The good news is that the metrics that actually matter—clicks, conversions, revenue—are easier to act on than open rates ever were. They’re not gamed by privacy changes. They’re not vanity metrics. They directly answer the question: “Is this email working?”
For small teams that can’t afford wasted effort, that clarity is everything. You don’t have room for metrics that don’t matter. You don’t have time to optimize for the wrong signal. You need metrics that move the needle.
Start tracking clicks, conversions, and revenue. Stop tracking opens. Build your sequences around outcomes, not vanity. And if you need to ship sequences fast without a designer, use AI email tools that understand your business logic and can generate production-ready templates in minutes.
The teams that make this shift in 2026 will have a massive advantage over the teams still chasing opens. That advantage compounds. Don’t get left behind.
Frequently Asked Questions About Email Metrics
Should I completely ignore open rate?
Not entirely. Open rate still has some value as a relative metric—if one campaign has a 15% open rate and another has a 5%, something is different between them. But don’t use it as your primary metric or optimize heavily for it. Use it as a secondary signal, not a decision driver.
What if my email platform doesn’t track conversions?
Most modern platforms do, but if yours doesn’t, you can set up tracking through UTM parameters and your analytics tool. Add ?utm_source=email&utm_campaign=campaign_name to your links, and you can track clicks back to your website and conversions in Google Analytics or your analytics platform.
How do I explain this to my CEO or stakeholders?
Share the technical reason: Apple Mail Privacy Protection automatically loads images in emails, breaking the open rate signal. Show data from your own campaigns showing that opens don’t correlate with conversions. Propose switching to conversion rate and revenue per email as your primary metrics. Frame it as “we’re measuring what actually matters” rather than “we’re lowering standards.”

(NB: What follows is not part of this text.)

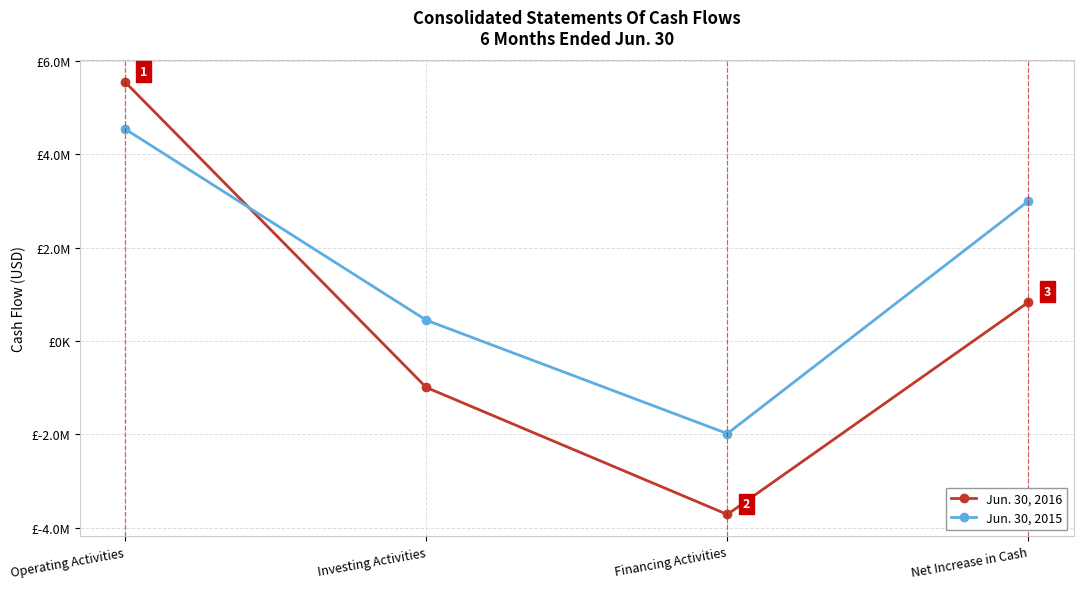

True or false: Jun. 30, 2015 and Jun. 30, 2016 intersect in this chart.

True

Is there any situation where open rate is still useful?
Open rate can be useful for very specific, limited purposes: testing whether your email is reaching inboxes (vs. going to spam), or testing whether people are even opening your emails at all (as a sanity check). But for optimization and decision-making, conversion rate is more reliable.
What about bounce rate and other metrics?
Bounce rate is still useful—a rising bounce rate indicates list quality issues. Unsubscribe rate is critical—it’s a sign of audience misalignment. But open rate? It’s noise in a post-MPP world.
Moving Forward With Better Metrics
The shift away from open rates isn’t just about changing numbers on a dashboard. It’s about fundamentally rethinking how you approach email marketing. It’s about moving from vanity metrics to outcome metrics. It’s about building sequences that drive real business value.
For small teams, this shift is liberating. You don’t need a data scientist to understand conversion rate. You don’t need an email specialist to know whether a sequence is working. You just need to look at the metric that matters: did it move revenue?
And when you’re building sequences with AI email design tools, you can focus entirely on the outcome you want to achieve. The tool handles the execution. You handle the strategy. Together, you ship faster and measure more clearly than teams with dedicated email specialists.
The email marketing landscape in 2026 belongs to teams that measure what matters. Make sure you’re one of them.